The findings reported in this article have provided empirical evidence that (i) a non-instructional approach for educational robotics activities (i.e., unlimited access to the programming interface) can promote a trial-and-error behavior; (ii) a scheduled blocking of the programming interface can foster cognitive processes related to problem understanding, idea generation, and solution formulation; (iii) a progressive adjustment of the blocking of the programming interface can help students in building a well-settled strategy to approach educational robotics problems and therefore may represent an effective way to provide instructional scaffolding. Taking these findings into account, this study provides initial evidence on the need for specific instructional interventions on ER activities and illustrates how teachers could use the proposed model to design ER activities aimed at CT skill development. The findings of this study thus allow to make a transition from theoretical to more operational frameworks as recommended by Ioannou and Makridou (2018). The CCPS model is indeed inspired by existing CT models (Romero et al., 2017; Shute et al., 2017), but it makes a distinct contribution regarding the transfer to the classroom by providing teachers with explicit guidance on the implementation, as previously recommended by Atmatzidou and Demetriadis (2016). Indeed, this study offers to teachers and researchers a conceptualization of five cognitive states (USTD IDEA–FORM–PROG–EVAL) which is adapted to ER activities and K-5 students. In the present work, the main pedagogical lever that has been manipulated was the blocking of the programming interface.
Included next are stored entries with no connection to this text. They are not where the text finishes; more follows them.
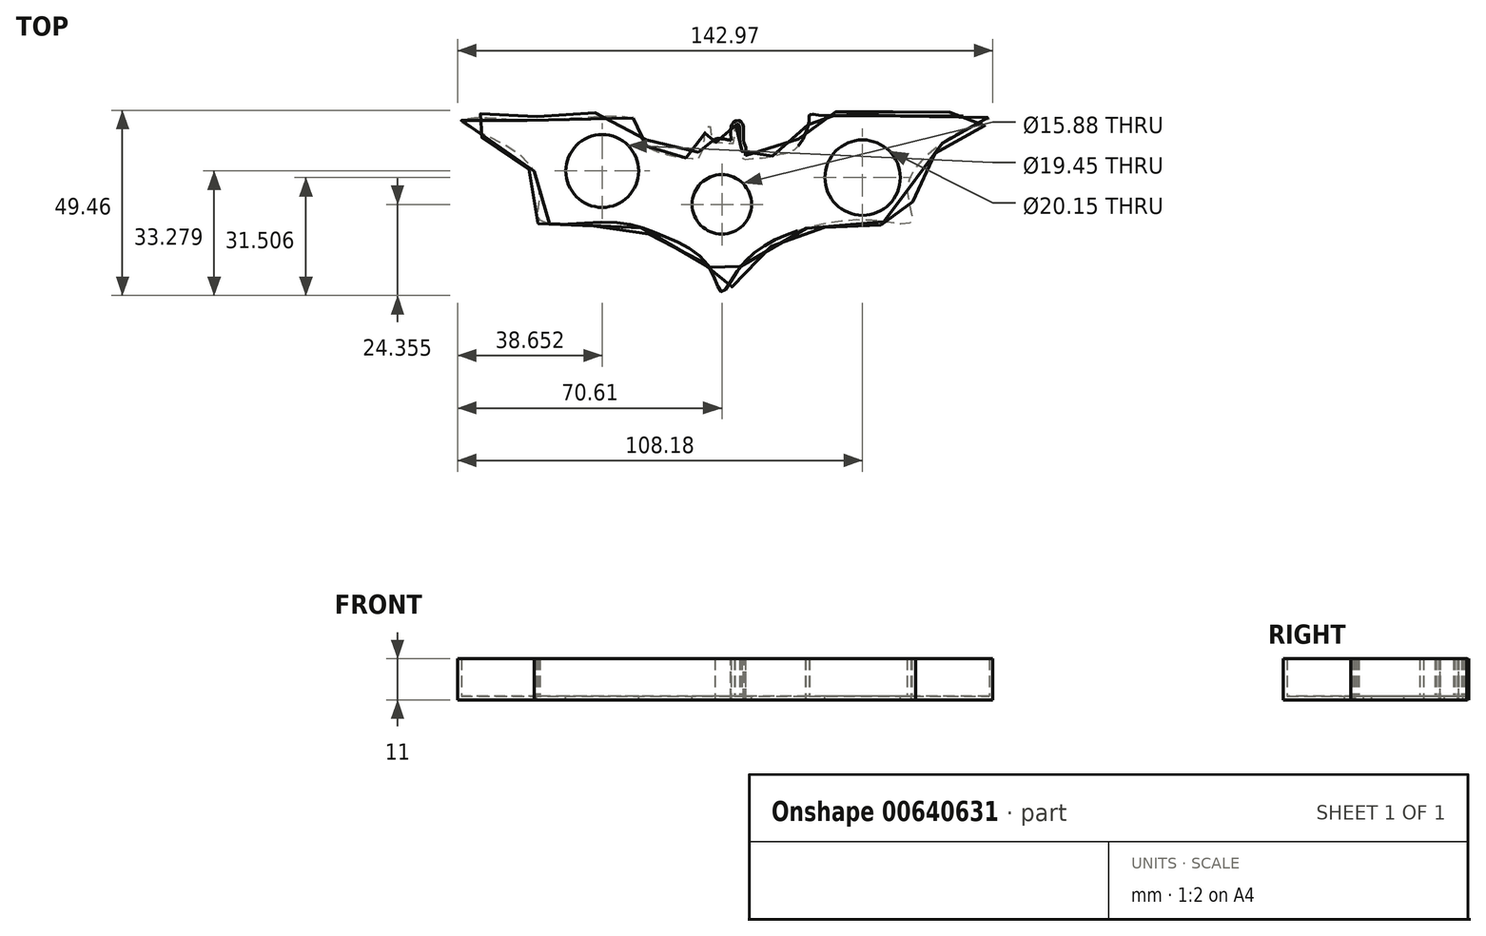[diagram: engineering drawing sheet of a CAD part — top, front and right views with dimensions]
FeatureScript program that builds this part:
annotation { "Feature Type Name" : "Feature", "Feature Type Description" : "" }
export const myFeature = defineFeature(function(context is Context, id is Id, definition is map)
    precondition{}
    {
        {
            var Q0;
            Q0=qCreatedBy(makeId("Top.planeOp"),FACE);
            var sketch = newSketch(context, id + "F0", { "sketchPlane" : qUnion([Q0])});
            skFitSpline(sketch, "E0", {"points": [v(-23.7, 17.98) * mm, v(-22.73, 15.97) * mm, v(-22.15, 13.5) * mm, v(-21.04, 11.75) * mm, v(-19.75, 10.13) * mm, v(-15.33, 8.44) * mm, v(-11.83, 7.6) * mm, v(-8.26, 7.2) * mm, v(-6.11, 7.34) * mm, v(-4.75, 11.62) * mm, v(-4.5, 14.67) * mm, v(-4.04, 15.97) * mm, v(-3.13, 15.71) * mm, v(-2.67, 11.75) * mm, v(-1.3, 11.5) * mm, v(1.35, 11.23) * mm, v(3.23, 11.36) * mm, v(3.43, 15.58) * mm, v(4.34, 16.36) * mm, v(4.8, 14.67) * mm, v(4.92, 11.17) * mm, v(5.38, 9.93) * mm, v(5.44, 7.34) * mm, v(7.95, 7.2) * mm, v(11.6, 7.48) * mm, v(15.68, 8.36) * mm, v(20.12, 10.18) * mm, v(23.26, 16.96) * mm, v(23.33, 18.12) * mm, v(23.48, 18.92) * mm, v(26.32, 18.7) * mm, v(32.36, 18.7) * mm, v(45.04, 18.63) * mm, v(52.04, 18.49) * mm, v(71.32, 17.9) * mm, v(65.93, 15.45) * mm, v(58.82, 11.29) * mm, v(52.45, 5.65) * mm, v(49.5, -1.95) * mm, v(50.49, -9.8) * mm, v(42.4, -9.55) * mm, v(28.43, -10.04) * mm, v(15.44, -13.96) * mm, v(4.9, -21.8) * mm, v(0, -28.42) * mm, v(-3.68, -21.31) * mm, v(-15.69, -13.47) * mm, v(-30.15, -9.8) * mm, v(-48.28, -9.55) * mm, v(-48.77, -4.64) * mm, v(-52.94, 7.36) * mm, v(-69.6, 17.17) * mm, v(-62.5, 18.15) * mm, v(-49.75, 17.41) * mm, v(-23.7, 17.98) * mm]});
            skSolve(sketch);
        }
        {
            var Q0;
            Q0=makeQuery(id+"F0.imprint","IMPRINT",FACE,{"disambiguationData":[TD([[makeQuery(id+"F0.imprint","IMPRINT",EDGE,{"derivedFrom":sQuery(id+"F0.wireOp",EDGE,"E0")}),-1.0]])]});
            extrude(context, id + "F1", {"entities" : qUnion([Q0]), "depth" : 10 * mm, "offsetDistance" : 25 * mm});
        }
        {
            var Q0;
            Q0=makeQuery(id+"F1.opExtrude","CAP_FACE",FACE,{"disambiguationData":[OSD([sQuery(id+"F0.wireOp",EDGE,"E0")])],"isStart":false});
            shell(context, id + "F2", {"entities" : qUnion([Q0]), "thickness" : 1 * mm, "oppositeDirection" : true});
        }
        {
            var Q0;
            Q0=makeQuery(id+"F0.imprint","IMPRINT",FACE,{"disambiguationData":[TD([[makeQuery(id+"F0.imprint","IMPRINT",EDGE,{"derivedFrom":sQuery(id+"F0.wireOp",EDGE,"E0")}),-1.0]])]});
            var sketch = newSketch(context, id + "F3", { "sketchPlane" : qUnion([Q0])});
            skCircle(sketch, "E1", {"center": v(0, -5.07) * mm, "radius": 7.94 * mm});
            skSolve(sketch);
        }
        {
            var Q0;
            Q0=makeQuery(id+"F3.imprint","IMPRINT",FACE,{"disambiguationData":[TD([[makeQuery(id+"F3.imprint","IMPRINT",EDGE,{"derivedFrom":sQuery(id+"F3.wireOp",EDGE,"E1")}),1.0]])]});
            extrude(context, id + "F4", {"entities" : qUnion([Q0]), "operationType" : NewBodyOperationType.REMOVE, "oppositeDirection" : true, "depth" : 25 * mm, "offsetDistance" : 25 * mm});
        }
        {
            var Q0;
            Q0=qCreatedBy(makeId("Top.planeOp"),FACE);
            var sketch = newSketch(context, id + "F5", { "sketchPlane" : qUnion([Q0])});
            skCircle(sketch, "E2", {"center": v(-31.96, 3.86) * mm, "radius": 9.72 * mm});
            skSolve(sketch);
        }
        {
            var Q0;
            Q0 = qSketchRegion(id + "F5", true);
            extrude(context, id + "F6", {"entities" : qUnion([Q0]), "operationType" : NewBodyOperationType.REMOVE, "oppositeDirection" : true, "depth" : 5 * mm, "offsetDistance" : 25 * mm});
        }
        {
            var Q0;
            Q0=qCreatedBy(makeId("Top.planeOp"),FACE);
            var sketch = newSketch(context, id + "F7", { "sketchPlane" : qUnion([Q0])});
            skCircle(sketch, "E3", {"center": v(37.57, 2.09) * mm, "radius": 10.08 * mm});
            skSolve(sketch);
        }
        {
            var Q0;
            Q0 = qSketchRegion(id + "F7", true);
            extrude(context, id + "F8", {"entities" : qUnion([Q0]), "operationType" : NewBodyOperationType.REMOVE, "oppositeDirection" : true, "depth" : 5 * mm, "offsetDistance" : 25 * mm});
        }
    });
This intervention proved to be an effective way to help students cover a more complete spectrum of CT competencies, in contrast to a non-instructional modality, in which they mainly focus on their programming skills. As a matter of fact, this intervention can be easily implemented by teachers regardless of the type of robot used. Consequently, this study also addresses the lack of research on CT for K-5 classrooms, particularly grades 3 and 4, i.e., students of age between 8 and 10 years old. However, the presented findings are not limited to this age range and may possibly be extended to younger and older students. Finally, the establishment of this model and especially of its mechanics could appear as a step forward in the implementation of the CT in the classroom through ER activities.

Limitations and future work

Although the results of this study appear to be promising, further studies are needed to draw more substantial conclusions. Due to school regulations, access to classrooms is limited for research purposes, hence in this study, the experiments were conducted with a small sample size. Nevertheless, considering the 2162 mapped transitions, this size could be considered sufficient for the purpose of this research, which is namely to verify the present model. However, as the main goal of the CCPS model is to support teachers in the design, implementation, and evaluation of ER activities, future work should investigate whether teachers really perceive an added value of the model for their teaching activities. Moreover, other intervention hypotheses could be explored and tested, in order to demonstrate more exhaustive validity of the model. Furthermore, in order to present evidence for the effectiveness as a reference model for ER activities, future longitudinal studies should investigate the effective learning gains evoked by the interventions proposed by the model. In this regard, the findings of the present study may provide a good starting point for the design and executions of such studies.